**Required work:** Your answer should consist of the lines holding "side", copied from the material below.

**Supplied material:**
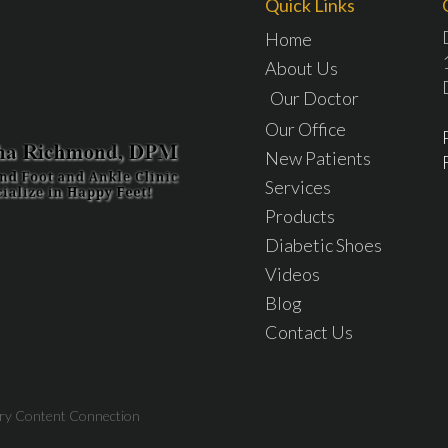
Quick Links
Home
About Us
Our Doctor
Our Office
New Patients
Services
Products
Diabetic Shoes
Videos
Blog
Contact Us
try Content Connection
...
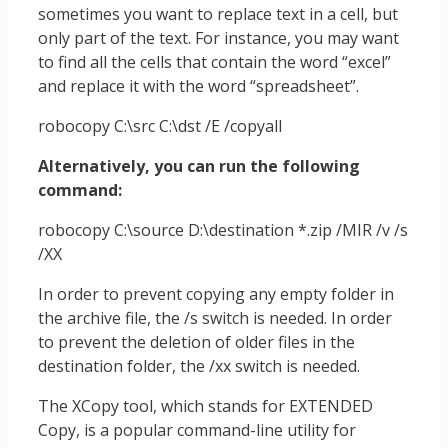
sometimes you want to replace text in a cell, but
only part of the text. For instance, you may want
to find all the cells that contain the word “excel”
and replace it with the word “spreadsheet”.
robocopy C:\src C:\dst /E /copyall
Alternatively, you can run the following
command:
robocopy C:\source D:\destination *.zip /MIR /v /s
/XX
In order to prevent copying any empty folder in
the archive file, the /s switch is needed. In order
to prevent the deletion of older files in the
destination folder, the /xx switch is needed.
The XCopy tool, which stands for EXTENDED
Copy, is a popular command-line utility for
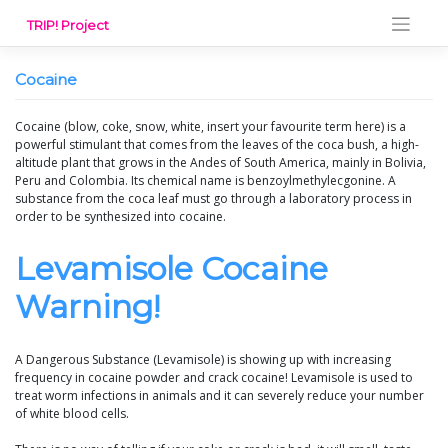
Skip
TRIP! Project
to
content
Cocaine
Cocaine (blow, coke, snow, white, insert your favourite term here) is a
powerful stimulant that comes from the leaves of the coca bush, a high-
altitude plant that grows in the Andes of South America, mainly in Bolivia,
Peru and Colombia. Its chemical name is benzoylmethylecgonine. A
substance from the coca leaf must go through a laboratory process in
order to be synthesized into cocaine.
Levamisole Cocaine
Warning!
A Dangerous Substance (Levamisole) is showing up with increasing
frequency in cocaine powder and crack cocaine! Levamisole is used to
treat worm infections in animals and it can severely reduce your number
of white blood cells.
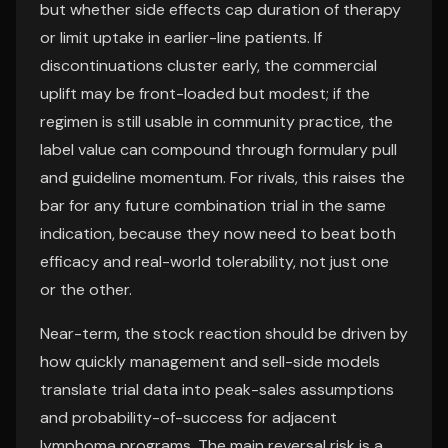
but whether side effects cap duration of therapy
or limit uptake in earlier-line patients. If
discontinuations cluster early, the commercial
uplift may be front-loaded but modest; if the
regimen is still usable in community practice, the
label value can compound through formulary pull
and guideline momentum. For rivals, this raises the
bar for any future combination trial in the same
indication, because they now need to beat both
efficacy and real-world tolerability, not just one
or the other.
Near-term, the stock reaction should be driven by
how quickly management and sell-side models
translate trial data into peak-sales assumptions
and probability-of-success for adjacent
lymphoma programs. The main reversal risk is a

**Answer area:**
but whether side effects cap duration of therapy
how quickly management and sell-side models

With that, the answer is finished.